Costa Rican telecommunication and electricity corporation

ICE Building in Sabana Norte, San José

Instituto Costarricense de Electricidad (Costa Rican Institute of Electricity) (ICE) is the Costa Rican government-run group composed of the national electricity provider (Compañía Nacional de Fuerza y Luz - CNFL) and telecommunications services provider (Radiographic Costarricense SA - RACSA).

== History ==
ICE was founded on 8 April 1949 by Decree-Law No. 449, after the Costa Rican Civil War of 1948, in order to solve the problems of power shortages that occurred in Costa Rica in the 1940s. Since 1963, ICE provides telecommunications services throughout the country.

The attempts to reform ICE throughout a set of laws in the years 1999 and 2000 generated a great social mobilization, including the 2000 Costa Rican protests. The ruling party at that time, the Social Christian Unity Party, and the main opposition, National Liberation Party, agreed to change the institution. Meanwhile, the citizen opposition reached 274 protests in 14 days.

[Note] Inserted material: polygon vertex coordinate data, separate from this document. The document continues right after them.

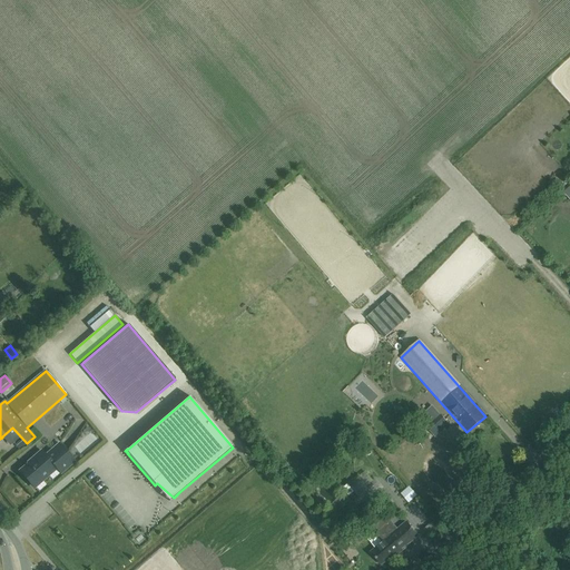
[(434,438),(449,425),(439,414),(424,426),(434,438)]
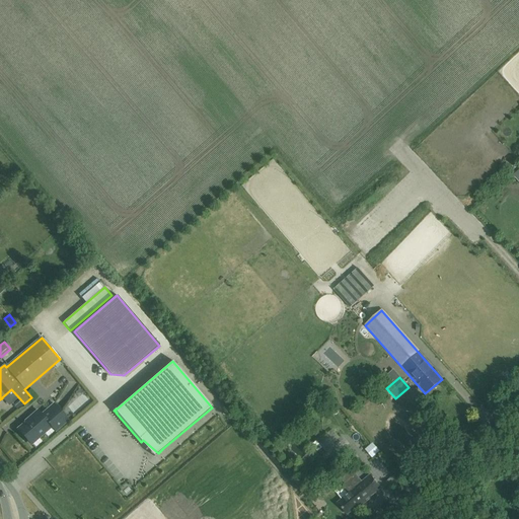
[(82,390),(68,403),(76,413),(91,398),(82,390)]
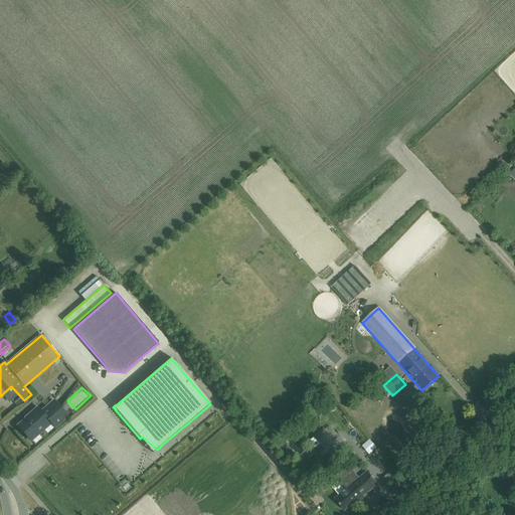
[(54,430),(67,417),(53,401),(41,412),(37,408),(30,414),(31,415),(18,426),(30,440),(49,423),(54,430)]
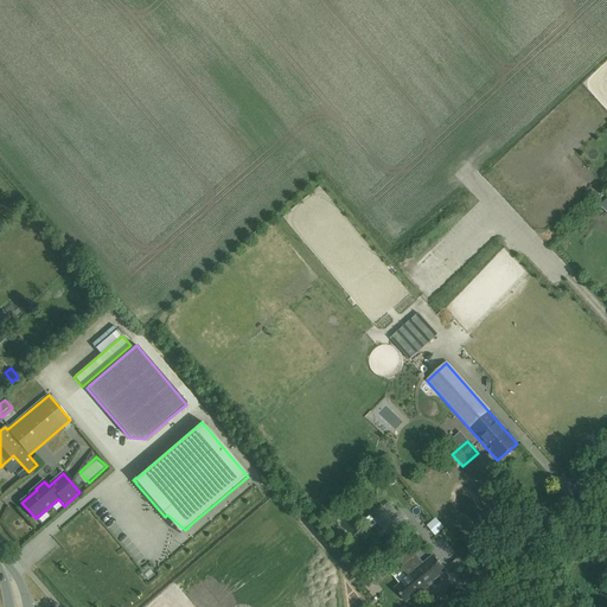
[(396,548),(408,538),(400,528),(388,537),(396,548)]
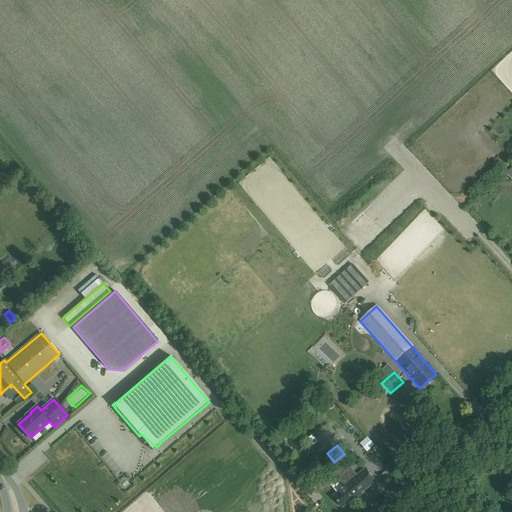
[(365,490),(375,482),(365,469),(357,475),(345,460),(335,468),(341,475),(343,473),(344,475),(361,496),(367,491),(365,490)]
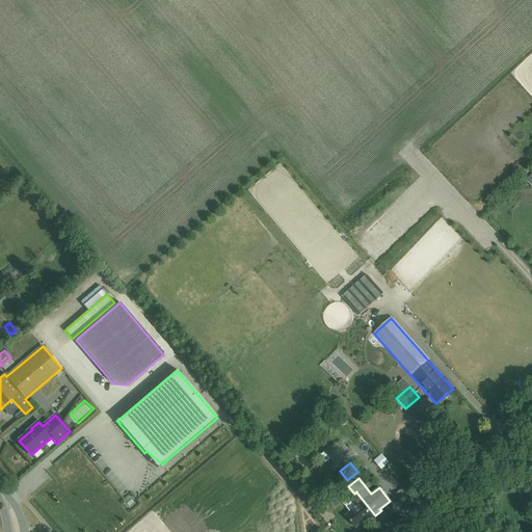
[(355,528),(368,517),(370,521),(375,515),(357,494),(350,499),(356,507),(346,516),(355,528)]
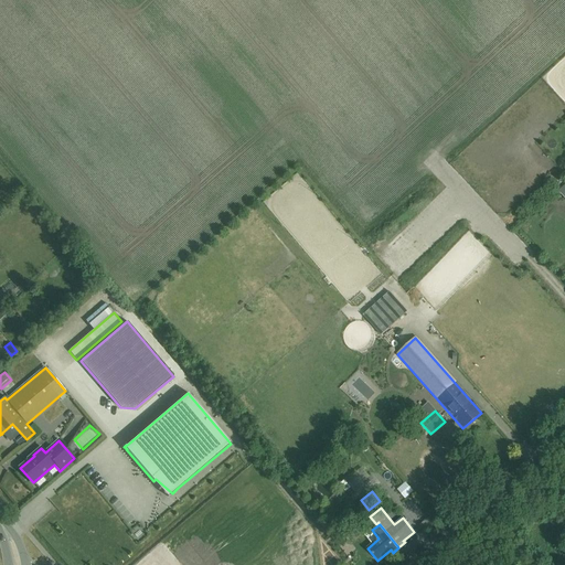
[(169,537),(158,546),(167,556),(178,547),(169,537)]
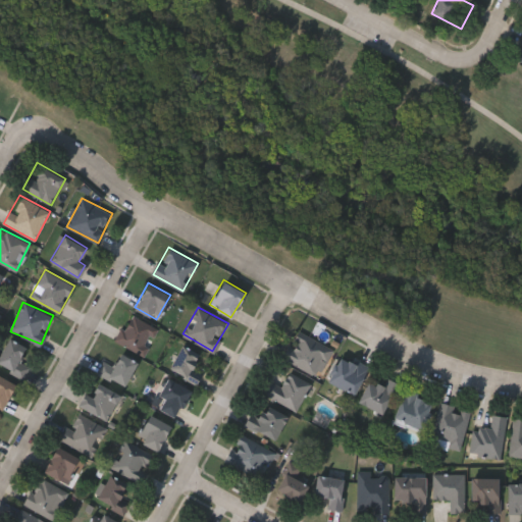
[(115,341),(129,313),(158,327),(144,355),(115,341)]
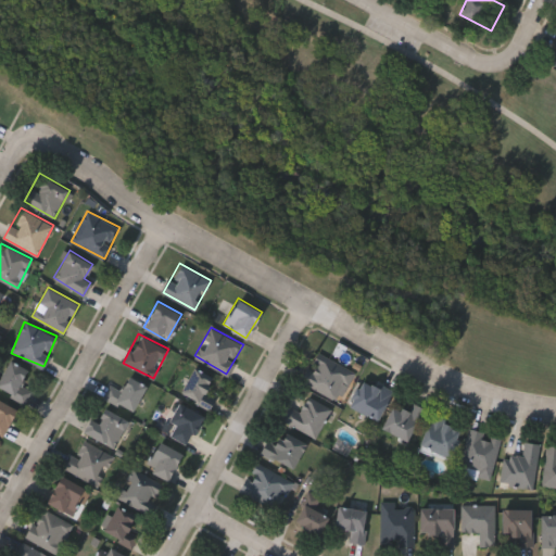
[(301,381),(316,350),(354,369),(339,400),(301,381)]
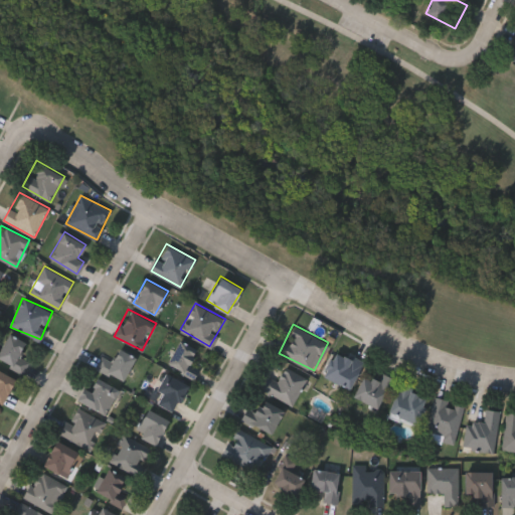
[(23,372),(0,358),(0,347),(9,332),(25,342),(18,355),(29,361),(23,372)]
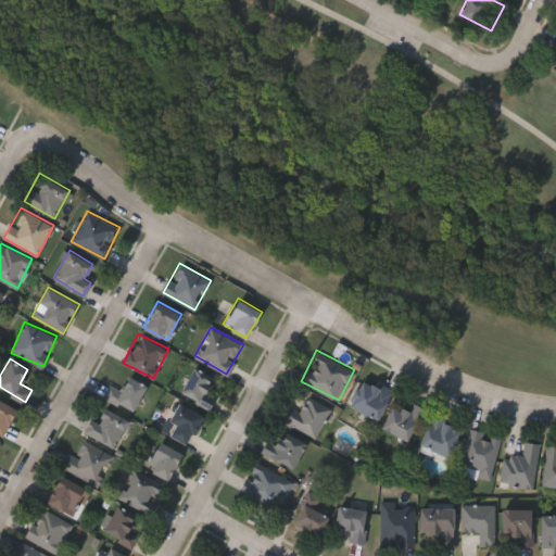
[(205,391),(215,395),(209,407),(179,393),(193,366),(213,376),(205,391)]
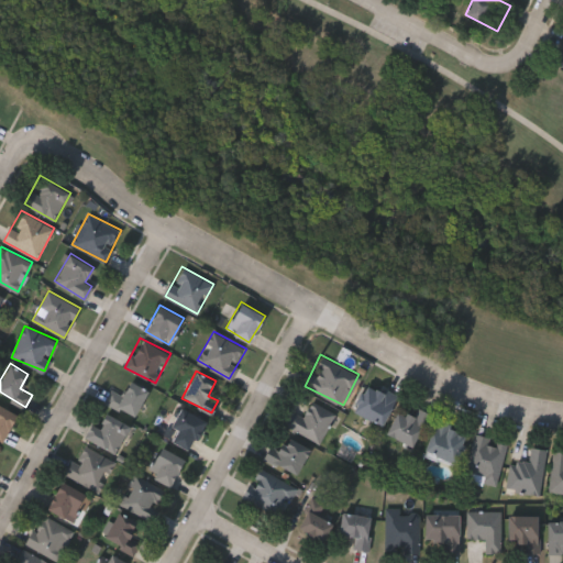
[(122,394),(131,378),(148,389),(132,416),(105,399),(111,387),(122,394)]
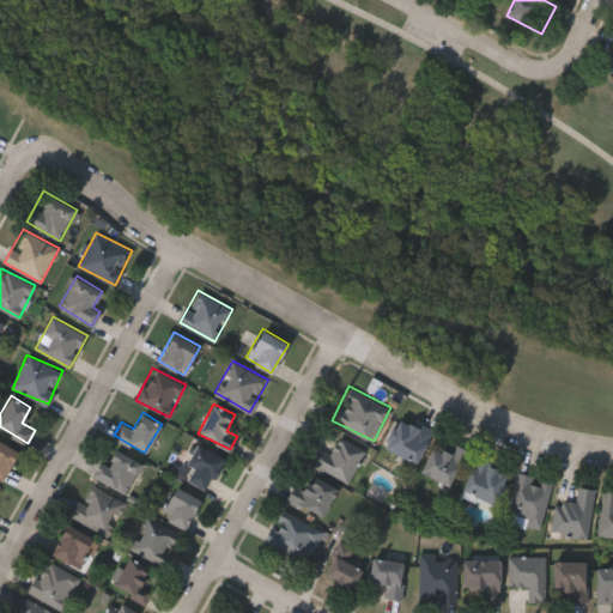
[(416,463),(383,444),(401,413),(434,431),(416,463)]
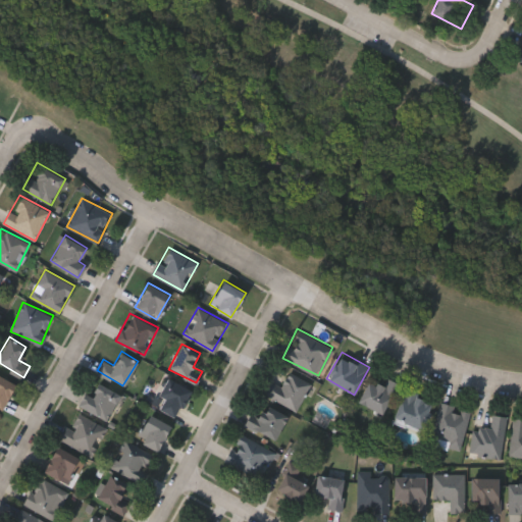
[(312,381),(301,410),(262,394),(267,381),(280,386),(288,371),(312,381)]
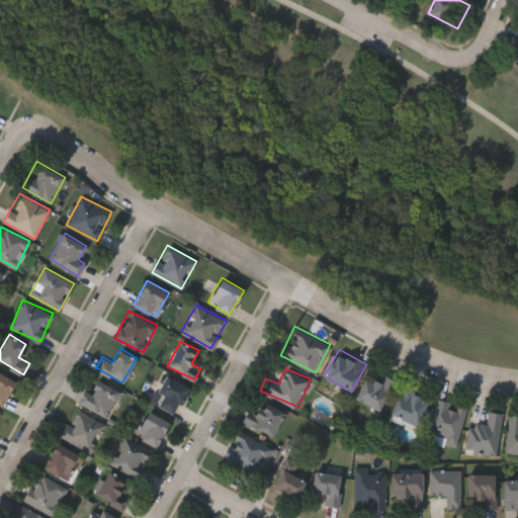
[(0,371),(15,379),(3,405),(0,403),(0,371)]
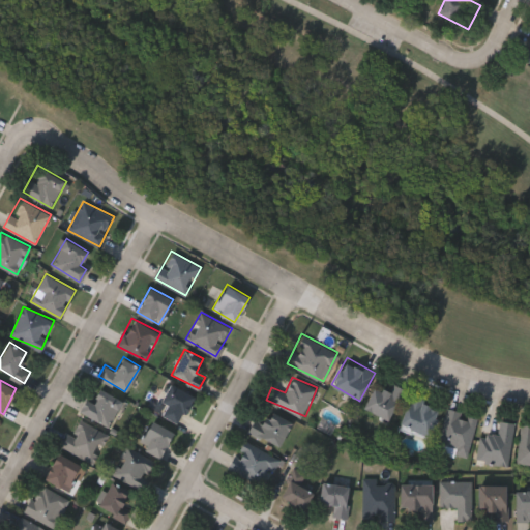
[(163,409),(166,407),(158,395),(177,382),(193,404),(171,419),(163,409)]
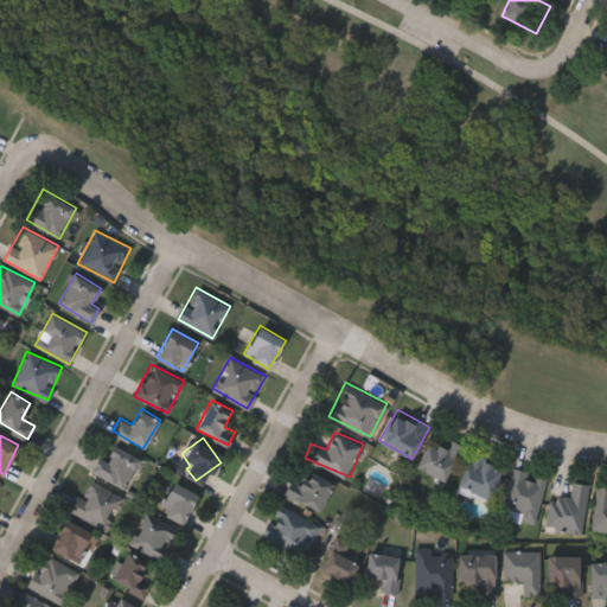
[(423,442),(448,445),(448,440),(457,441),(453,475),(420,472),(423,442)]
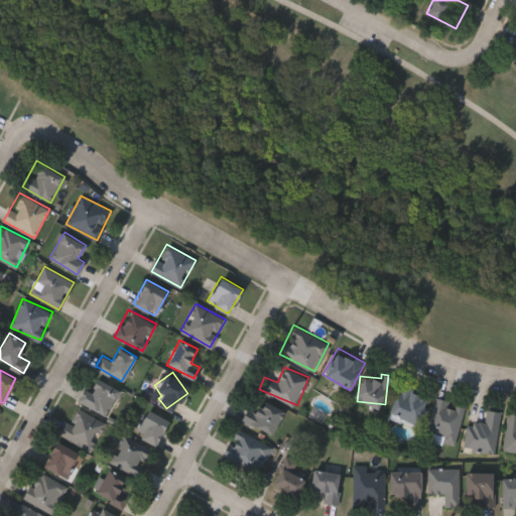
[(77,399),(84,387),(89,390),(96,377),(119,389),(105,415),(77,399)]
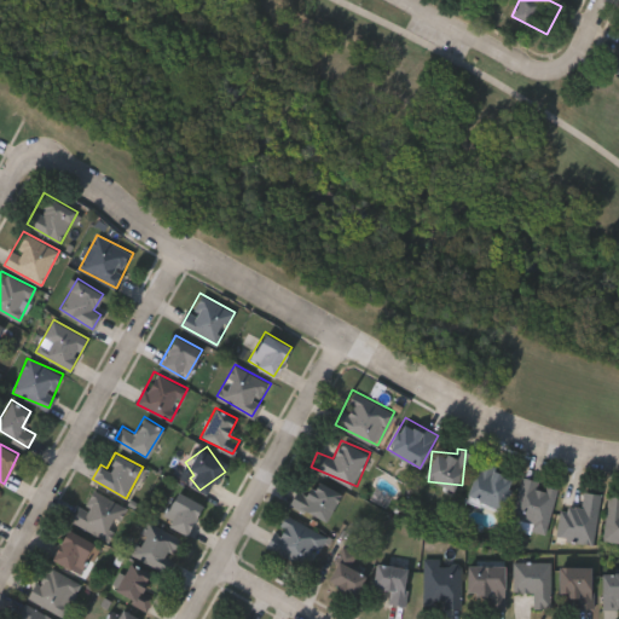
[(513,472),(503,508),(468,497),(478,461),(513,472)]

Following the Dominican Republic–Central America Free Trade Agreement, the telecommunication market was opened to private companies. Since 2011, América Móvil through Claro Americas and Telefónica through Movistar, are competing against ICE in the Costa Rican mobile market. From 2006 to 2013, ICE invested $1.7 billion in the development of renewable energy solutions.

In 2018, ICE launched telecommunications services in Nicaragua (Te-Comunica), and announced its ambitions for further regional development. In 2021, ICE Group generated an annual operating income of around $2.194 billion.

== Description ==
ICE is a member of the International Hydropower Association since 2019.